2:45 The Library of Integrated Network-based Cellular Signatures (LINCS) Information FramEwork (LIFE)
Stephan C. Schürer, Ph.D., Associate Professor, Pharmacology, Center for Computational Science at Miller School of Medicine, University of Miami
The NIH-funded LINCS consortium is producing an extensive dataset of cellular response signatures to a variety of small molecule and genetic perturbations. We have been developing the LINCS Information FramEwork (LIFE) – a specialized knowledge-driven search system for LINCS data.
3:15 An Enhanced Molecular Design Platform That Fosters Ideation, Knowledge Transfer, and Collaboration
John Conway, Enterprise Informatics, Schrödinger, Inc.
Drug discovery is the ultimate team sport. Schrödinger is developing a collaborative and knowledge engineered platform—LiveDesign—to help scientists not only capture their ideas and best practices, but to exploit and share these with select team members. Above and beyond the aggregation of 2D data, this platform will allow users to bring together 3D data with its associated annotations. LiveDesign will ultimately lead to better patient outcomes, promoting better scientific communication by exposing data, ideas, and colleague feedback during the design and redesign phases of molecular discovery.
3:45 Refreshment Break
FROM BIG DATA TO TRANSLATIONAL INFORMATICS
4:00 Chairperson’s Remarks
Shoibal Datta, Ph.D., Director, Data Sciences, Biogen Idec
4:05 Designing and Building a Data Sciences Capability to Support R&D and Corporate Big Data Needs
Shoibal Datta, Ph.D., Director, Data Sciences, Biogen Idec
To achieve Biogen Idec’s strategic goals, we have built a cross-disciplinary team to focus on key areas of interest and the required capabilities. To provide a reusable set of IT services we have broken down our platform to focus on the Ingestion, Digestion, Extraction and Analysis of data. In this presentation, we will outline how we brought focus and prioritization to our data sciences needs, our data sciences architecture, lessons learned and our future direction.

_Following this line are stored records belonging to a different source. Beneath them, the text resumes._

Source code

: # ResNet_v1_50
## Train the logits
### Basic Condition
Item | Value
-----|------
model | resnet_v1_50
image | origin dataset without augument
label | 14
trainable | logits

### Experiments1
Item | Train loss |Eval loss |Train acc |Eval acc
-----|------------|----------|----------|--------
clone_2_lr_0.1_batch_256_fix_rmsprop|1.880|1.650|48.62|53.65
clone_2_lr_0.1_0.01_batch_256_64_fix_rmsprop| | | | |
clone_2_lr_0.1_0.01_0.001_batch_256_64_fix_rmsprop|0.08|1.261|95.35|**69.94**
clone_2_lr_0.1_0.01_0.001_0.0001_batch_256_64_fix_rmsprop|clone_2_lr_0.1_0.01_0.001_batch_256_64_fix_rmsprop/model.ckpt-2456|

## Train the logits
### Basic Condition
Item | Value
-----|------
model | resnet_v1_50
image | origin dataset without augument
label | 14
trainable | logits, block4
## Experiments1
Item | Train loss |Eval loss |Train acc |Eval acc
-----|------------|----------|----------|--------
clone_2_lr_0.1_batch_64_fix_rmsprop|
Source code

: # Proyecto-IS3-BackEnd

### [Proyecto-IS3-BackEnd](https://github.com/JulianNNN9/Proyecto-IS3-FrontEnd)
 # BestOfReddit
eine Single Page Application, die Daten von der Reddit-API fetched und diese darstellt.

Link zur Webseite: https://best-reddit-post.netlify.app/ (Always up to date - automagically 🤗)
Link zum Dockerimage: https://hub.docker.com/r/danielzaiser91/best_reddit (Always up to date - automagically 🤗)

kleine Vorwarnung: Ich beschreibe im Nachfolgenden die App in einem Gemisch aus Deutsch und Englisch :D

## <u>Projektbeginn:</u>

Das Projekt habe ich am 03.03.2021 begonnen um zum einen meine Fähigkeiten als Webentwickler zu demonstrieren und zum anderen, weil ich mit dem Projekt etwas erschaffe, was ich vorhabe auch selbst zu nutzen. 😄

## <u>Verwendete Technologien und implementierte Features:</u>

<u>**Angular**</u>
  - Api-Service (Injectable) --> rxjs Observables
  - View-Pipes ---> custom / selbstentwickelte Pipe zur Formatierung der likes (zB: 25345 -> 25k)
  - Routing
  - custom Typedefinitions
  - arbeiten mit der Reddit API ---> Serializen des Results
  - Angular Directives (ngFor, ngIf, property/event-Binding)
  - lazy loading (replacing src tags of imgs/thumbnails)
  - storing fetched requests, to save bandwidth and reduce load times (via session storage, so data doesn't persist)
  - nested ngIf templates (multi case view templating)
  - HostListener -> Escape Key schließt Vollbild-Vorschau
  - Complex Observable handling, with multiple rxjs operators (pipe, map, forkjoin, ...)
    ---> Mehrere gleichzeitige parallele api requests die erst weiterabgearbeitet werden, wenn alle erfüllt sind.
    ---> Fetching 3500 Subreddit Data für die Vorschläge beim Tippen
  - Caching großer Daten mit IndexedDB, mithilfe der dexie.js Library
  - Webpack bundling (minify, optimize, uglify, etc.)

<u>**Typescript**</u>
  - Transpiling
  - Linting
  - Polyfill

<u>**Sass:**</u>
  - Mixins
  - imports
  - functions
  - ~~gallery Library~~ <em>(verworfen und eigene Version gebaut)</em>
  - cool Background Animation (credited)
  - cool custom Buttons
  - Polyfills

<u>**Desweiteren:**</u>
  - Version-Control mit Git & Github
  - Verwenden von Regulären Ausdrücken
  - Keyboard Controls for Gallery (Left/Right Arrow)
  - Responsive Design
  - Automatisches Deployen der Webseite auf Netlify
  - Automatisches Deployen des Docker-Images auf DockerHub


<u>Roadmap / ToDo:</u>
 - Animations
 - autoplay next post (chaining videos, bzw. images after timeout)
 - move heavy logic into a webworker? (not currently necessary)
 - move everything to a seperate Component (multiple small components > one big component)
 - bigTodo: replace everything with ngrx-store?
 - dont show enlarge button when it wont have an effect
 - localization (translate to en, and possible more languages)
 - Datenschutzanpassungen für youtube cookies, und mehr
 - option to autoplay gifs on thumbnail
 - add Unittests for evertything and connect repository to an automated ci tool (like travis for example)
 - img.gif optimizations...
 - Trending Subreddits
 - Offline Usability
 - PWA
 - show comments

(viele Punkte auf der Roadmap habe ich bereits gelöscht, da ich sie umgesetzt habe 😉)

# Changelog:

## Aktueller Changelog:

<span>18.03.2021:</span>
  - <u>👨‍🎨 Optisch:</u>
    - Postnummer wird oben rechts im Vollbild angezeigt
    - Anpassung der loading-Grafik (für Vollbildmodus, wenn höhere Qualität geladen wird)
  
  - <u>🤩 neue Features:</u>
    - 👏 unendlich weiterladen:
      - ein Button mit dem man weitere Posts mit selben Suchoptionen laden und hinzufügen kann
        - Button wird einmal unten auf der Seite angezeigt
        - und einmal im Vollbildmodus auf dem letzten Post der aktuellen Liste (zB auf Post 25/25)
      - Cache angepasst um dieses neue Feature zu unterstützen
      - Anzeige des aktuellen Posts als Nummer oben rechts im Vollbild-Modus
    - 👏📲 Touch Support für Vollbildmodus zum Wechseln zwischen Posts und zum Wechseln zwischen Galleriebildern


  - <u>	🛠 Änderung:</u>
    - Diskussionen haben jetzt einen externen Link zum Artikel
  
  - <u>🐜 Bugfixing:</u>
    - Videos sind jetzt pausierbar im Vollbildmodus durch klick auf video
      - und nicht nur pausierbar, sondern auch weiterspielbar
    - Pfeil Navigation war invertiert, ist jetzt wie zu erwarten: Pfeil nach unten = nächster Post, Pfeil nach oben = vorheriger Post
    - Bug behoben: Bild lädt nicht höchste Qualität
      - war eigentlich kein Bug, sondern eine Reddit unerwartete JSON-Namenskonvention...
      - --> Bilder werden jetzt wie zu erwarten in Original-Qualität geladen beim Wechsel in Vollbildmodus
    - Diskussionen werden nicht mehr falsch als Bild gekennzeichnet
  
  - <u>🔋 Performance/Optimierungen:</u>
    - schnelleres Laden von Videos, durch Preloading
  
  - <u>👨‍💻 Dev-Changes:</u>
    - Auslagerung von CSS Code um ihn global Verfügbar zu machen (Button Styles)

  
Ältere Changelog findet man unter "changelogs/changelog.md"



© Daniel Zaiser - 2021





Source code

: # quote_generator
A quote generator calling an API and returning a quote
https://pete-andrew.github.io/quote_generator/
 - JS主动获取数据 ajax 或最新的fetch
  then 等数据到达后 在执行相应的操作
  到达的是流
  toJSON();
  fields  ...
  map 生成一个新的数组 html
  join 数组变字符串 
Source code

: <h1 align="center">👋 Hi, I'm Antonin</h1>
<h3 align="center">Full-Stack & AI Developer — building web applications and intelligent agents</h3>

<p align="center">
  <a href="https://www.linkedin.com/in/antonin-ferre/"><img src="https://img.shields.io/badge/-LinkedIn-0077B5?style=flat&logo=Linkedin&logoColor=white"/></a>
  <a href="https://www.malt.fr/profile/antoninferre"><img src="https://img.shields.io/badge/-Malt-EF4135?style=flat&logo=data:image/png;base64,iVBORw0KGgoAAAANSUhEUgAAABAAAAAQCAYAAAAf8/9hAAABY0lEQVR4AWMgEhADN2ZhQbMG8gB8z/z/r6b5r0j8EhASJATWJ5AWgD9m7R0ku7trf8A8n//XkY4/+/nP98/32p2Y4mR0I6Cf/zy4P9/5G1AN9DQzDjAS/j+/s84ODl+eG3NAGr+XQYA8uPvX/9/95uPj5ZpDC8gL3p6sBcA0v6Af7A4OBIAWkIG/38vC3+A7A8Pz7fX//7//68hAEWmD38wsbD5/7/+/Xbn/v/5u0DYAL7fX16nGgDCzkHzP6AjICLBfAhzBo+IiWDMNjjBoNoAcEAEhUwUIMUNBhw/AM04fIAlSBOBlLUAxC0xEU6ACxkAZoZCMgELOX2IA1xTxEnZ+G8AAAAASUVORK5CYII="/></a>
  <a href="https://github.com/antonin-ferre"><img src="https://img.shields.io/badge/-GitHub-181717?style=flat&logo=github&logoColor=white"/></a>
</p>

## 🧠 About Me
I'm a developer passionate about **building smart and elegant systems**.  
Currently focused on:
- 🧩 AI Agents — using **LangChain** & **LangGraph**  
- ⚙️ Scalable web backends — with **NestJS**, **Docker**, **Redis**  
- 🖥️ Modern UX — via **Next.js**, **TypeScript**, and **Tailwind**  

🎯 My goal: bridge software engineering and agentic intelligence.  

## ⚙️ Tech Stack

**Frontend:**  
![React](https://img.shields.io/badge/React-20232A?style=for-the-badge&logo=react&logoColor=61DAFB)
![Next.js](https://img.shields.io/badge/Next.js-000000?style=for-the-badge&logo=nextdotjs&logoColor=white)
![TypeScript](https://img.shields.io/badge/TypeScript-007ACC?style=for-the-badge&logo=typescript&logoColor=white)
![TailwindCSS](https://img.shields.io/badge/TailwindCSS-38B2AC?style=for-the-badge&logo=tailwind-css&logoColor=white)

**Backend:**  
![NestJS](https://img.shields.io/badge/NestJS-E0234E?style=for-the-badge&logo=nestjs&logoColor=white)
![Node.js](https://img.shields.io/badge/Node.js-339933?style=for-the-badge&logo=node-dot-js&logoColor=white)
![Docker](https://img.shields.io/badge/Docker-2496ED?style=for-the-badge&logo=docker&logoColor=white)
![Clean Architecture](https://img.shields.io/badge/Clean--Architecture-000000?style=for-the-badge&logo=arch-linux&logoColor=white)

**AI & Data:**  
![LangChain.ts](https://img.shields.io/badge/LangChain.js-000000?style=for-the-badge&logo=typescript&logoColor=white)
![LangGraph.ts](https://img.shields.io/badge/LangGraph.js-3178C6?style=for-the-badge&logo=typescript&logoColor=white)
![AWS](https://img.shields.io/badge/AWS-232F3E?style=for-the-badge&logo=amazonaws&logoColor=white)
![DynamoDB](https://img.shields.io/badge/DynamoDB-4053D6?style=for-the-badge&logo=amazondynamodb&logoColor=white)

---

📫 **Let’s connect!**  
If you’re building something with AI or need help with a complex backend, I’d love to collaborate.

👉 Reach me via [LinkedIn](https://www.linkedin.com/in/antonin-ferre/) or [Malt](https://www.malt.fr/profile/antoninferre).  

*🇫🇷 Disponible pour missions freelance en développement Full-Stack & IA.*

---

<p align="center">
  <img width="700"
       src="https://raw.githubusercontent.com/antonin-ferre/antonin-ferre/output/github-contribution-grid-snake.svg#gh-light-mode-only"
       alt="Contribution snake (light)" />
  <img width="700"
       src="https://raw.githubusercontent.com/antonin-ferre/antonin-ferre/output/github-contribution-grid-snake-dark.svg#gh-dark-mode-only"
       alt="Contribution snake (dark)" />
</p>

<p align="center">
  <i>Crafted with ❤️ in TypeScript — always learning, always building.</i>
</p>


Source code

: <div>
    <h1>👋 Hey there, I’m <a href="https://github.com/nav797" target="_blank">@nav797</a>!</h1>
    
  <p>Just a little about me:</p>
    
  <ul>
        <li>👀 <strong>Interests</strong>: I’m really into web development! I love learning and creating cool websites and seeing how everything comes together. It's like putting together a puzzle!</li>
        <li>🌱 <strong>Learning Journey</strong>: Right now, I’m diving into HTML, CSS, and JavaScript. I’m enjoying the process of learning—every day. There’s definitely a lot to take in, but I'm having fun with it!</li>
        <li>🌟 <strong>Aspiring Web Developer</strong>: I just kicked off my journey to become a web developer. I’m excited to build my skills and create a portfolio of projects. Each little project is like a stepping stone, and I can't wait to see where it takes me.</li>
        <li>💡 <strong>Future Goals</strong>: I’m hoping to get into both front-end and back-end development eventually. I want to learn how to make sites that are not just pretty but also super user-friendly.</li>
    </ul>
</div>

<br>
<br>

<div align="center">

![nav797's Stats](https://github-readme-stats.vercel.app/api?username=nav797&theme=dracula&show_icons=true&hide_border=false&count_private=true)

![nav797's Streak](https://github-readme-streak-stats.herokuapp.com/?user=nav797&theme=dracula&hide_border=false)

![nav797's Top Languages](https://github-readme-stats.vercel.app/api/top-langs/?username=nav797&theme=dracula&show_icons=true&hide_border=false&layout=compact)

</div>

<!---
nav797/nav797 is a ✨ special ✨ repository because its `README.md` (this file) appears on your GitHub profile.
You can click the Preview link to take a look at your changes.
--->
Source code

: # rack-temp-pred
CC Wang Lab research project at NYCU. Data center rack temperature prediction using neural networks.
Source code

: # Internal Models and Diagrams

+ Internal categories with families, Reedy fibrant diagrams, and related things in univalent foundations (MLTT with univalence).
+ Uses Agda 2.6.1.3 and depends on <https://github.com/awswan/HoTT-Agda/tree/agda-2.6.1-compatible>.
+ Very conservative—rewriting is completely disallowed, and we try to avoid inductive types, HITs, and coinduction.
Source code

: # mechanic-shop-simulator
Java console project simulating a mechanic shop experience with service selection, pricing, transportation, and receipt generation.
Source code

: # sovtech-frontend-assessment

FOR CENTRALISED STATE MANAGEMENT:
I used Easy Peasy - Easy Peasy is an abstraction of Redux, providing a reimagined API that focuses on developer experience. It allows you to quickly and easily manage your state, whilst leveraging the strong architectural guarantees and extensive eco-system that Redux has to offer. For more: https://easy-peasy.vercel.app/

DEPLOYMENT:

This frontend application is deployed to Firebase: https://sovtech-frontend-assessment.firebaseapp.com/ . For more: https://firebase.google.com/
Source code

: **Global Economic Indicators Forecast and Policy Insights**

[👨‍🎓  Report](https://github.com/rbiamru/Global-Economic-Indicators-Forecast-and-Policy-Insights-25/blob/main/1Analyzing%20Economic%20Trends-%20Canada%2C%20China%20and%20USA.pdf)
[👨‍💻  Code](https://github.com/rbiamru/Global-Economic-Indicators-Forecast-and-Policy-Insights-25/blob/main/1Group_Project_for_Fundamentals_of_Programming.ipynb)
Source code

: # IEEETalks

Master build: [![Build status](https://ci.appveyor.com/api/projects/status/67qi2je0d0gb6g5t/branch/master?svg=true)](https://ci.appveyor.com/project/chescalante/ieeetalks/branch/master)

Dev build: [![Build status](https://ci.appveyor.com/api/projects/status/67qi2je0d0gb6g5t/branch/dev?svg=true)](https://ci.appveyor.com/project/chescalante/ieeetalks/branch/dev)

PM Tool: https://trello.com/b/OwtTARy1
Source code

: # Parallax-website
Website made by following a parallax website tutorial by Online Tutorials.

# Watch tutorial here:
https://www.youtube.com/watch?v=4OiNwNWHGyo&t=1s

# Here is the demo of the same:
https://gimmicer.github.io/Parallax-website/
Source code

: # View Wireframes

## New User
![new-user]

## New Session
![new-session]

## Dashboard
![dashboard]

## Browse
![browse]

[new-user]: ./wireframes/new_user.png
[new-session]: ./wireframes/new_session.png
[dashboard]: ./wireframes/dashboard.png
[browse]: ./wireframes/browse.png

4:35 Translational Informatics: Decomposing to Singularity
John Shon, M.D., Head, Translational Informatics IT, Johnson & Johnson
There has been an explosion of data across discovery, development, and beyond and all informatics groups are struggling with major challenges in computation, storage and analysis. In a large pharmaceutical environment, the value propositions of informatics lie primarily in three dimensions which I describe. In the larger hyperdynamic environments of research technologies, information technologies, and modern science, interdisciplinary and collaborative approaches become imperative to execute translational strategies effectively.
5:05 Integrating Translational Research Tools
Erik Bierwagen, Ph.D., Principal Programmer Analyst, Department of Bioinformatics, Genentech, Inc.
This talk will cover our efforts at creating an integrated informatics system for animal studies from birth to death and beyond. Our efforts span many different disciplines and groups, but share the common effort of integrating data seamlessly.